Data Structure is a way of collecting and organizing data in such a way that we can perform operations on these data in an effective way. A data structure is about to organizing data in terms of relationships and storage. Data Structures are the most important part of some Computer Science Algorithms, as they enable the programmers to handle data in an efficient way.

Basic Terminology for Data Structure

Data Structures are the building blocks of any program. Following terminology is used as far as Data Structures are concerned:

1)    Data: Data is a collection of facts and figures. Data are values or set of values. For example, Employee Name and its Id is data about an employee.

2)    Data Item: Data item is referred to as a single unit of value. Data items are divided into sub-items are group items.

3)     Record: Record is a collection of field value of a given entity. The elements of records are mainly called field or members. Records are different from the array by the fact that their number that their field is typically fixed, each field have a name and that each field has a different type.

[What you are asked to do] Rewrite the data structures passage from "Data Structures are the building" through "a different type.", changing "building blocks" to "core components". The records have no connection to the data structures passage.

[Dataset items]
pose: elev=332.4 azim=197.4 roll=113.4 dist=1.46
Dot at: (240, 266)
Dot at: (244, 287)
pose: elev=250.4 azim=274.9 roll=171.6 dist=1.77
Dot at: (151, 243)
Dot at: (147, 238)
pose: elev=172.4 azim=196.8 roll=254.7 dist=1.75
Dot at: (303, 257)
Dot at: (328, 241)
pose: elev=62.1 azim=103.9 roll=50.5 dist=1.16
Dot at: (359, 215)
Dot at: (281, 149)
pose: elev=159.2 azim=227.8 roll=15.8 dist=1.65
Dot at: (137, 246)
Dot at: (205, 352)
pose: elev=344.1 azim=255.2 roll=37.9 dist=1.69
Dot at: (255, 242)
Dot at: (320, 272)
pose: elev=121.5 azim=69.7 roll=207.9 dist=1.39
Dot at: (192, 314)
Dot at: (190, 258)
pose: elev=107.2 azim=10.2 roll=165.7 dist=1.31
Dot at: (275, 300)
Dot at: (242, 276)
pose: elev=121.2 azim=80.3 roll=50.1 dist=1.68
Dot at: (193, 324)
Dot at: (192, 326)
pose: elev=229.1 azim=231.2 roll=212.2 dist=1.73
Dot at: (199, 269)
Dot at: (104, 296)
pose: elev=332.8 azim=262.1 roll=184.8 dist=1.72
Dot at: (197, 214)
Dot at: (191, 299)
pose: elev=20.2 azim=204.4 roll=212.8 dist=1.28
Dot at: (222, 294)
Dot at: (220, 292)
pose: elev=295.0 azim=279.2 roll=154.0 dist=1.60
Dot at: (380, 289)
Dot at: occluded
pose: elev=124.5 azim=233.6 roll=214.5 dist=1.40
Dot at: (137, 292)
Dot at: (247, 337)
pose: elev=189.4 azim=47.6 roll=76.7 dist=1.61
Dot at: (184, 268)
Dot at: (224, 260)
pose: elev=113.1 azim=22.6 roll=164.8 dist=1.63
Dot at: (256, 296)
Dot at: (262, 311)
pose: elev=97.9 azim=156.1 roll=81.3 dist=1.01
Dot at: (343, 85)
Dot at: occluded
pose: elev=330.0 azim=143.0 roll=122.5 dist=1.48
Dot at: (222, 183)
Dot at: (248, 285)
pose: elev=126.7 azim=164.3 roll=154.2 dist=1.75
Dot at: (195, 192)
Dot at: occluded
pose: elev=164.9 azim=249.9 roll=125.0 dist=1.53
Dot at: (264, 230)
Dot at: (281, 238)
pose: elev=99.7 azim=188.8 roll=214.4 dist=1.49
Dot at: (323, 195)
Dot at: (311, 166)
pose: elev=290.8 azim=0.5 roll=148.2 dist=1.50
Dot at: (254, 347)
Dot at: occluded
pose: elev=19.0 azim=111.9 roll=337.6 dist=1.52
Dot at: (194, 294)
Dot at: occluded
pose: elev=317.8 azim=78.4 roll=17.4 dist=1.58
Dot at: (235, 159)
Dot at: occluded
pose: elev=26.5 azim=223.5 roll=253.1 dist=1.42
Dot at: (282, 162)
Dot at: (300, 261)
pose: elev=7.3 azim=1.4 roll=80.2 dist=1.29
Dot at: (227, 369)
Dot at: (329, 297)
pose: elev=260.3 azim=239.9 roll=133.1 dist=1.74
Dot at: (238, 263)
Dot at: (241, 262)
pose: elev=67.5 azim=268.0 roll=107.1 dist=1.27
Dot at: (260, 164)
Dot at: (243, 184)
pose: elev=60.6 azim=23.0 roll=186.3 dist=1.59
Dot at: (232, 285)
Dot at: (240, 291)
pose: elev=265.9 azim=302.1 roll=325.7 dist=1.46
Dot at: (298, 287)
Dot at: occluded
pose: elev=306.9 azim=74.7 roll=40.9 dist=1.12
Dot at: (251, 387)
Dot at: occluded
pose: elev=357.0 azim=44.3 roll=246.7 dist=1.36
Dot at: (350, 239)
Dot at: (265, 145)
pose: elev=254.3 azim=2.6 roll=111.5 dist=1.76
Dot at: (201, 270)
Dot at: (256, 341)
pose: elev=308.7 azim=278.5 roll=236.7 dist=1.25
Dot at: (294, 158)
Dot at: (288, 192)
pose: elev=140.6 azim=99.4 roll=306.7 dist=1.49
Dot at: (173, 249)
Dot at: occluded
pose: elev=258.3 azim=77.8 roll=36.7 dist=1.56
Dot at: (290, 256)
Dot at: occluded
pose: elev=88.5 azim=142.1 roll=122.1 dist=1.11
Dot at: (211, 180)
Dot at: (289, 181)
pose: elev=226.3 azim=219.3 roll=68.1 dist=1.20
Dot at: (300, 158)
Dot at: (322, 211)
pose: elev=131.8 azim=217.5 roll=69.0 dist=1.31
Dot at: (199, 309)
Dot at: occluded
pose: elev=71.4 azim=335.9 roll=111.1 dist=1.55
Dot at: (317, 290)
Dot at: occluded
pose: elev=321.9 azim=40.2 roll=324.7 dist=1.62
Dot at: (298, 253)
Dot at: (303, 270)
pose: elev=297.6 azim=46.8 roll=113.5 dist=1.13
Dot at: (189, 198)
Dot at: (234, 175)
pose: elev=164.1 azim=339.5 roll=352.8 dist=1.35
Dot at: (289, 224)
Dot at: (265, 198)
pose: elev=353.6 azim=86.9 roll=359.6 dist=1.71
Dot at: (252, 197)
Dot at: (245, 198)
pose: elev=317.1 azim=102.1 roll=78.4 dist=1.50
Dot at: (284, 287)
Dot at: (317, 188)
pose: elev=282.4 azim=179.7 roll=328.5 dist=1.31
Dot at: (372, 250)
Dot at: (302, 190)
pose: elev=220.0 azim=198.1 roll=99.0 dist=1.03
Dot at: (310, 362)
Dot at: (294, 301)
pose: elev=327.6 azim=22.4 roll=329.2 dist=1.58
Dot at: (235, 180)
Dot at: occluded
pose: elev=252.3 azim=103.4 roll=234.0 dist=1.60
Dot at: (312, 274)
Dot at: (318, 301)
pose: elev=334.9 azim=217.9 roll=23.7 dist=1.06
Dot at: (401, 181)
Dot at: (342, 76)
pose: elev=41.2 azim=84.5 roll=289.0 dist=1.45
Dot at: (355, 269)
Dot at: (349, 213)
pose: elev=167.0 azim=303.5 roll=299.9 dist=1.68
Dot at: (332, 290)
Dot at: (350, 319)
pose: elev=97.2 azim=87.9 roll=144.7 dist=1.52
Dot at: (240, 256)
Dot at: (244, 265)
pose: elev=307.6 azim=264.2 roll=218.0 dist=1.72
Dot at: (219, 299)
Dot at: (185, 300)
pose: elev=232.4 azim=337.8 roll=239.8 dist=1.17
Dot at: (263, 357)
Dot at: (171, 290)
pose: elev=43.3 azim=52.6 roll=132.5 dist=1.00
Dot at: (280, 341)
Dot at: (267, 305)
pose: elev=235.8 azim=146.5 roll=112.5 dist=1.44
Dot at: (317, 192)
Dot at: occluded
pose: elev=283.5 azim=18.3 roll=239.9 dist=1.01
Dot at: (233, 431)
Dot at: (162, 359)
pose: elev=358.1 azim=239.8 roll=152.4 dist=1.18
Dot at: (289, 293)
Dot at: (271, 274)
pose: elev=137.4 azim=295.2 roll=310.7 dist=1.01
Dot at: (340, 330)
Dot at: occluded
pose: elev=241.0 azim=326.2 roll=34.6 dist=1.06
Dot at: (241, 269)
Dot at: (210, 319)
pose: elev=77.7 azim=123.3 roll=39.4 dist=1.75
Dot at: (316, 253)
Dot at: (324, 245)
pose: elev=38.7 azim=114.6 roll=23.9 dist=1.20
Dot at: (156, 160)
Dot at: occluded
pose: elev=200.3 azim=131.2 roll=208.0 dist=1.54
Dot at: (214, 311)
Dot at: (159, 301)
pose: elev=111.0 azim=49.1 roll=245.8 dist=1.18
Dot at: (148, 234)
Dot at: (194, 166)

[Output for this task]
Data Structures are the core components of any program. Following terminology is used as far as Data Structures are concerned:

1)    Data: Data is a collection of facts and figures. Data are values or set of values. For example, Employee Name and its Id is data about an employee.

2)    Data Item: Data item is referred to as a single unit of value. Data items are divided into sub-items are group items.

3)     Record: Record is a collection of field value of a given entity. The elements of records are mainly called field or members. Records are different from the array by the fact that their number that their field is typically fixed, each field have a name and that each field has a different type.